Just because this year's crop is expected to be smaller -- and a lot more grain bins have been built in corn and soybean country over the last few years -- doesn't mean you should automatically look to store your grain this fall.

There should be plenty of room to store what you need to store this year, after a growth in grain storage of half a billion bushels between December 2009 and December 2010. Nationwide, total grain storage capacity sits at just over 22 billion bushels. Federal officials say this year's crops will be around 4% smaller than a year ago. Add it all up and it means there's a lot more breathing room in the grain storage equation this year.

"While storage capacity is not completely fungible over space or by type of crop, there should be ample capacity to store 2011 crops," says University of Illinois ag economist Darrel Good.

So, how can you get the most bang for your marketing buck with this year's crop? Good says if you've got the storage capacity, look at either forward-contracting for later delivery or keep ahold of that grain unpriced if you think cash prices will rise moving ahead.

"Using a forward cash contract eliminates all uncertainty about the return to storage. Selling futures to price a stored crop introduces uncertainty about future basis levels and the actual returns to storage," Good says. "The second way to capture a return to storage is to store the crop unpriced in anticipation of higher cash prices. Forward contracting or hedging a stored crop would be done only if a positive return can be captured.  Forward pricing eliminates downside price risk, but also eliminates a return from higher price levels. Storing a crop unpriced allows the producer to capture higher prices, but provides no protection from lower prices."

But, watch the numbers, especially with selling for later delivery. Depending on your local cash grain basis, it may not pay to hang on to your grain, even if you have forward-sold for a higher price. Make sure you know your storage costs and don't let them outweigh the benefits of forward-contracting.

"For corn and soybeans, the current price structure appears to offer a very small return to forward pricing a stored crop," Good says. For example, he adds if your local corn bid for March delivery is 24 cents under the July futures price versus a 12-cent bid under the December price, the premium you'll net in selling ahead -- 11 cents/bushel -- won't be enough to cover your storage costs in the meantime.

So, what's the market play to make? Pricing grain for future delivery does have its risks now. But, Good says though this year's corn and soybean crops are expected to be lower than earlier expectations, that doesn't necessarily mean the forthcoming market upswing will be enough to justify holding unpriced grain.

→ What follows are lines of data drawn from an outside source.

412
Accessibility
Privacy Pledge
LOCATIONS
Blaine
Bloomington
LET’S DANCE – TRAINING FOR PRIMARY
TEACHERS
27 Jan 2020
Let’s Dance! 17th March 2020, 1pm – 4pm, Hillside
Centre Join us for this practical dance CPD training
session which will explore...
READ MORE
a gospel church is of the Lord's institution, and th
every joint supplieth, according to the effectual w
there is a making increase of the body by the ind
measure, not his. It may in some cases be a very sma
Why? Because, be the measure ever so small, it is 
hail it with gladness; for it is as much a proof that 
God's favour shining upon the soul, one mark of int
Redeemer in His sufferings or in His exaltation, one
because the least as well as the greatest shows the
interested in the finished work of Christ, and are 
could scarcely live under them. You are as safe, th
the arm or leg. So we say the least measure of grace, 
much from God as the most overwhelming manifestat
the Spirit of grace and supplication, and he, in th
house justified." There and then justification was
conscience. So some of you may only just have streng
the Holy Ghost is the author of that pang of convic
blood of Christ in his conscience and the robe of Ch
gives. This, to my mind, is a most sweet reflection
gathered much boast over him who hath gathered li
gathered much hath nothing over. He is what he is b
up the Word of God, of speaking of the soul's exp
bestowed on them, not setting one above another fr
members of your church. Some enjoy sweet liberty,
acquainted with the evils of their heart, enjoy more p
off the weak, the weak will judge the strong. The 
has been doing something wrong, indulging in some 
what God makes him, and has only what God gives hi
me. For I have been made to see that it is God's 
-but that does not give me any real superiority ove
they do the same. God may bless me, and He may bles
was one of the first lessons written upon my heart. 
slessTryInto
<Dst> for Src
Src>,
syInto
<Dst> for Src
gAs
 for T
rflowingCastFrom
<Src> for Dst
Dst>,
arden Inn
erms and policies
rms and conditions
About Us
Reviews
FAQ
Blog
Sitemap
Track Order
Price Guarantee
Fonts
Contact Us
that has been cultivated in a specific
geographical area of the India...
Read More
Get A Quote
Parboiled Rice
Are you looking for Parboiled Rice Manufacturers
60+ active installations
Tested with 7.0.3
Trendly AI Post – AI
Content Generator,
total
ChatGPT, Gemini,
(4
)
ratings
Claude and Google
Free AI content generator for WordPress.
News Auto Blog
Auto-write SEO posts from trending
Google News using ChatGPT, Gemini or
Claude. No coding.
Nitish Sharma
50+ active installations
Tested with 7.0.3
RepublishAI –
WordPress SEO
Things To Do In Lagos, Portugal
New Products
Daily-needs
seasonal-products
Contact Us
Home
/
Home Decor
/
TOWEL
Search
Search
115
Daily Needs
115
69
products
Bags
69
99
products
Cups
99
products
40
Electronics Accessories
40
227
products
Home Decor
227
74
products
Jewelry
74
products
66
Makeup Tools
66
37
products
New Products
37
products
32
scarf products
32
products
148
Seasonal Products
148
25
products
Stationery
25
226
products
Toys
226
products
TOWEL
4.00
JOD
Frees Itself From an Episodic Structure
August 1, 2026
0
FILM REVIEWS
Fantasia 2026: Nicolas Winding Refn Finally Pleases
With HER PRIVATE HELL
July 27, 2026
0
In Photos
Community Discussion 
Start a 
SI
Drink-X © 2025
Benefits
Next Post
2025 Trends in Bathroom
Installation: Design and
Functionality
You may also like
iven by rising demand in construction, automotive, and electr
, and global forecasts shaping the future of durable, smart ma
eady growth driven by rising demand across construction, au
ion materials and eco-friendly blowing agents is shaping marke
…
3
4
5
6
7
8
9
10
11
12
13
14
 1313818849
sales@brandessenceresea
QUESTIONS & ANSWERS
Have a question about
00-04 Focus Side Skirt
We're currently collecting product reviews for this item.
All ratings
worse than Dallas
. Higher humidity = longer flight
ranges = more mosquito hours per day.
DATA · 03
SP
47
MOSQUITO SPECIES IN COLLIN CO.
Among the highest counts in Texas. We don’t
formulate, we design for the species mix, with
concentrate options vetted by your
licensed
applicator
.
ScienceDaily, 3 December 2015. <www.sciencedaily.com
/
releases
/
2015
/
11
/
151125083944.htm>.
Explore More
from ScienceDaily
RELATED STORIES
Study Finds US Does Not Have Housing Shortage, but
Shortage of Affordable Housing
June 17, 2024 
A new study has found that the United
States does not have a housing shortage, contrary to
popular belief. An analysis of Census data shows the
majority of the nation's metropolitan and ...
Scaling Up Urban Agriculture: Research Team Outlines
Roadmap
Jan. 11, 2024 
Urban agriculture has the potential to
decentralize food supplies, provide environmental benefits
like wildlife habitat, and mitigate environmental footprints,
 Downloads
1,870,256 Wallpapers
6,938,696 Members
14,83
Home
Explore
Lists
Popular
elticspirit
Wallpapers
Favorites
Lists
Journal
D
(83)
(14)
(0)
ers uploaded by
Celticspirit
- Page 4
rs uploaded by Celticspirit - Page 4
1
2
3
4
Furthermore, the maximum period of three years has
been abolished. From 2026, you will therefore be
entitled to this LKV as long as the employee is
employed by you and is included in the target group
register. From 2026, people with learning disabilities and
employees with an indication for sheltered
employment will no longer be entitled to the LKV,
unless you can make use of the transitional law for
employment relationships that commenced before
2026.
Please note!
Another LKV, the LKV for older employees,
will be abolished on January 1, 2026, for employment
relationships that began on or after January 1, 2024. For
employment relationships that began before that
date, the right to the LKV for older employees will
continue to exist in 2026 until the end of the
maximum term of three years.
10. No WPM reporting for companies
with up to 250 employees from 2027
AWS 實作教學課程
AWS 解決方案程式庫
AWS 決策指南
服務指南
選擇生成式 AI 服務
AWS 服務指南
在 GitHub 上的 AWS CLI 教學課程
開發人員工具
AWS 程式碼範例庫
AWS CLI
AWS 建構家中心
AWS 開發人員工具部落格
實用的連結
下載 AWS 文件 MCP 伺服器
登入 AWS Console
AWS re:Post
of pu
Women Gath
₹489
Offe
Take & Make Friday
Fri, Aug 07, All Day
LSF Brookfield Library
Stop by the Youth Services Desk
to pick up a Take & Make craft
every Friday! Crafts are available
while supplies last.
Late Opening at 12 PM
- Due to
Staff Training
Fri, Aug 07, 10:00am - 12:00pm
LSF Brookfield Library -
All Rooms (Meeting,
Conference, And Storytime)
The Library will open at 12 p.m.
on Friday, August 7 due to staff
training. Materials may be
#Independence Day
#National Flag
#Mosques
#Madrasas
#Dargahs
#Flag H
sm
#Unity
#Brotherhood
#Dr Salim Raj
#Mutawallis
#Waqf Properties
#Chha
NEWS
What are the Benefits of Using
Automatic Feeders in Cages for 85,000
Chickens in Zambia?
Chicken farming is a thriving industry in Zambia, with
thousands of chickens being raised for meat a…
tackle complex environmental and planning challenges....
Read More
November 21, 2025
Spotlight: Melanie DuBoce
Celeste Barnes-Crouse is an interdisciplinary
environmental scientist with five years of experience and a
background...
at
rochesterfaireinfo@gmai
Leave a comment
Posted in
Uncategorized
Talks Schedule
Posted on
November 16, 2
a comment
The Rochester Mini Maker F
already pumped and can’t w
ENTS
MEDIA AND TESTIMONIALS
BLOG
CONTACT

So, it all depends on what your local grain basis and your grain storage costs.

"Storing corn and soybeans unpriced implies the expectation of prices increasing by more than the cost of owning and storing these crops. Higher prices may only be forthcoming if the concerns about the U.S. and European economies can be overcome. In the short run, that might require much smaller production forecasts by the USDA on September 12 and/or October 12. However, the market is already anticipating some reduction from the August forecasts so actual reductions would have to be surprisingly large," Good says. "Corn and soybean prices are at high levels and are facing some strong head winds. High prices and generally strong basis levels reduce the potential returns to storage."